What Data Visualization Tells Us about Career Progression
Many workers enter the workforce in low-level jobs and remain there for years, if not their entire working lives. Career pathway programs seek to change this by offering education, training and support services linked to occupations. Such programs aim to enable individuals to improve their skills, receive recognized credentials, and obtain better jobs with higher pay.
Abt has carried out several career pathways evaluations, most notably of the Pathways for Advancing Careers and Education (PACE) and Health Profession Opportunity Grants (HPOG) programs. The Administration on Children and Families, part of the U.S. Department of Health and Human Services, sponsors both programs and the Abt evaluations. The evaluations and our review of career pathways implementation and research for the U.S. Department of Labor have led to a key conclusion: to design career pathway programs, we need to understand better the career trajectories of workers in the wider job market who aren’t typically part of a program.
Worker Movement Between Jobs
Studies of career trajectories can shed light on transitions both into and out of occupations. Are new workers coming from other occupations at lower, higher, or approximately the same wages? When incumbent workers in a particular occupation leave that occupation, do they enter occupations at higher, lower, or approximately the same wages?
To facilitate Abt’s understanding of such transitions, we use a data visualization tool called a Sankey diagram.
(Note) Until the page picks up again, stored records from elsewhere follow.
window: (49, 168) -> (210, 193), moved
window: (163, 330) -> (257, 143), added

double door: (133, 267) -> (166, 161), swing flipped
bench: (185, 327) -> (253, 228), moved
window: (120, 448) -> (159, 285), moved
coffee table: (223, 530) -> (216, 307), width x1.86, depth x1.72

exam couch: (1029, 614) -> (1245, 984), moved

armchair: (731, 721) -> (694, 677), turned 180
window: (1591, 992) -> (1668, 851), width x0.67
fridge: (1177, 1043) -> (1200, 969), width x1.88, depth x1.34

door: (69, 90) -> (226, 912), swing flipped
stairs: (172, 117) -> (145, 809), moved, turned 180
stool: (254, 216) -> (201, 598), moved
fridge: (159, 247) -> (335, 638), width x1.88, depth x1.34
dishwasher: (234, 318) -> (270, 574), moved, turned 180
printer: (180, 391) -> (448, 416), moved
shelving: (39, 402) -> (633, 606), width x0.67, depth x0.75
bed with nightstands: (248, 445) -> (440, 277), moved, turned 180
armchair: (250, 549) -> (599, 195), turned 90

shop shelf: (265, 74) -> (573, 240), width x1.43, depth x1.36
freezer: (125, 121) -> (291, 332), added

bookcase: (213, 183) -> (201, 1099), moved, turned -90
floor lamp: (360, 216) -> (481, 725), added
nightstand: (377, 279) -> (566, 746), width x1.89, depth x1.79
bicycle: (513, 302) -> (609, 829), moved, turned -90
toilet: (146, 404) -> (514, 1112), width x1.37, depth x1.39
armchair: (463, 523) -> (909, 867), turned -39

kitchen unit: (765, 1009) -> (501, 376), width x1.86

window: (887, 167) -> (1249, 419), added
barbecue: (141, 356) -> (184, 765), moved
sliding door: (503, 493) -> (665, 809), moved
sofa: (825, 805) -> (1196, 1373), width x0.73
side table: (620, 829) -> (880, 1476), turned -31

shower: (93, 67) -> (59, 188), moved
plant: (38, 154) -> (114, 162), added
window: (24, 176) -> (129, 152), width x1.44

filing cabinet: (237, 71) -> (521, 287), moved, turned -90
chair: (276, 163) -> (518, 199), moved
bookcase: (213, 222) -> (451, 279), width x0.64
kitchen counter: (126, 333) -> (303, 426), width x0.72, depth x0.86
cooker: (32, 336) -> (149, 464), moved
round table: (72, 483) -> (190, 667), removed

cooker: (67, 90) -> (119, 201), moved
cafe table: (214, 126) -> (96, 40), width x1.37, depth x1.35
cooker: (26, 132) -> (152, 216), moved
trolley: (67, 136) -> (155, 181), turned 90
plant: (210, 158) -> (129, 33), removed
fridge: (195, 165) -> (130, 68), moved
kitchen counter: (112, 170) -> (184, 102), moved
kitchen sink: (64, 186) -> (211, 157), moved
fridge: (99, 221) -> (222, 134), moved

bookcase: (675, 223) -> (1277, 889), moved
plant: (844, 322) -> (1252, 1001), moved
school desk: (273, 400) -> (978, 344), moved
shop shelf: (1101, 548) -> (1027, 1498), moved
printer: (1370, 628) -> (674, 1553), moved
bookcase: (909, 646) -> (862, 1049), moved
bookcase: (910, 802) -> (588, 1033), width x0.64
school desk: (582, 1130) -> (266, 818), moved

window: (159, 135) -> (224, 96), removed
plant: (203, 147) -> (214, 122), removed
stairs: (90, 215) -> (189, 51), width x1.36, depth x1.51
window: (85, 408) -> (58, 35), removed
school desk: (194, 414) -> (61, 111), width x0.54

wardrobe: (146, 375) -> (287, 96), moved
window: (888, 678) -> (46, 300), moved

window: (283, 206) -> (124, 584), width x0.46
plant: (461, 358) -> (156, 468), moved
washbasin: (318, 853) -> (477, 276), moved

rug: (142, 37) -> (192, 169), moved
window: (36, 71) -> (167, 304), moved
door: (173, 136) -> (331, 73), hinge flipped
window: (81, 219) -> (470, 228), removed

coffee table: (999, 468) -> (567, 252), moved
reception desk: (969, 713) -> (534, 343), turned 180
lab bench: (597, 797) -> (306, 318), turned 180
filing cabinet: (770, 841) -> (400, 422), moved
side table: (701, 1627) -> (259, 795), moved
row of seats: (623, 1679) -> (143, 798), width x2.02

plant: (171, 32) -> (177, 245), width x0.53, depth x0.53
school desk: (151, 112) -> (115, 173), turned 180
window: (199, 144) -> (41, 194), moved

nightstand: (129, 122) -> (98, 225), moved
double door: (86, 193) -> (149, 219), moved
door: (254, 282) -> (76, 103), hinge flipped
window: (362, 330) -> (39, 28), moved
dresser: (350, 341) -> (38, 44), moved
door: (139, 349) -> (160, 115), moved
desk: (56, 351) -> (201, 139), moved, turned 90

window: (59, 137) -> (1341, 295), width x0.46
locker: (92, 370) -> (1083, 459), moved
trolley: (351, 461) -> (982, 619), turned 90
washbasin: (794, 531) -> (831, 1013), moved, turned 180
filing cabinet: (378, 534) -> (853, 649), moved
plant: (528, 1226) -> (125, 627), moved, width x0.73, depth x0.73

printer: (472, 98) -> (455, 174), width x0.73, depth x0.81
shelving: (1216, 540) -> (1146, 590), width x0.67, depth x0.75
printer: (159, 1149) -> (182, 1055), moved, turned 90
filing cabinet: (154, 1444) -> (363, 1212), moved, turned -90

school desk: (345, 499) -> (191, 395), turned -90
Figures 1 and 2 use Sankey diagrams to show the movement of a hypothetical group of 100 workers into and out of a single occupation – licensed practical nurse or licensed vocational nurse (LPN/LVN), a mid-level nursing occupation. Data for the diagrams comes from the Current Population Survey (CPS), a survey of households that tracks the industry and occupation of each survey respondent.
Movement into LPN/LVN jobs
Figure 1 shows the movement into the LPN/LVN occupation based on transitions found in the CPS between 2013 and 2014. Many of the people come from lower-level occupations, such as nursing, psychiatric, and home health aides (21) and personal care aides (6). We also see that many people come from higher-level occupations, such as registered nurse (17), and may be underemployed. Finally, we see that many (56) people come from other occupations. Movement from low-level healthcare occupations and some non-healthcare occupations is consistent with the types of occupational transitions intended by career pathway programs. However, it raises the question of how to prevent the underemployment we observe.
Movement out of LPN/LVN Jobs
Figure 2 shows the destinations of LPNs and LVNs after they leave that occupation. The largest group of workers goes on to become registered nurses (61 total). This type of transition is again consistent with the types of transitions intended by career pathways programs. The fact that this transition occurs naturally, in the absence of program interventions, suggests that it is realistic for career pathways participants. In contrast, as in Figure 1, we see some downward movement, such as transitions to nursing, psychiatric, and home health aides (22). This again raises questions about why such career regression occurs and how to prevent it.
Abt is studying occupational transitions as part of the Descriptive and Analytical Career Pathways Study for the U.S. Department of Labor. We plan to examine how occupational transitions relate to the industry, education, age, gender, race/ethnicity of workers and their geographical distribution. We hope to discover occupational transitions that constitute desirable advancement that career pathway programs haven’t yet extensively incorporated. We may also discover that some targeted transitions have less potential than assumed. The data on occupational transitions will come from the CPS, the National Longitudinal Survey of Youth (like the CPS, a federal survey) and through machine processing of worker resumes. The goal is that policymakers and practitioners who design and implement career pathway programs will use the data to improve program designs and outcomes for workers.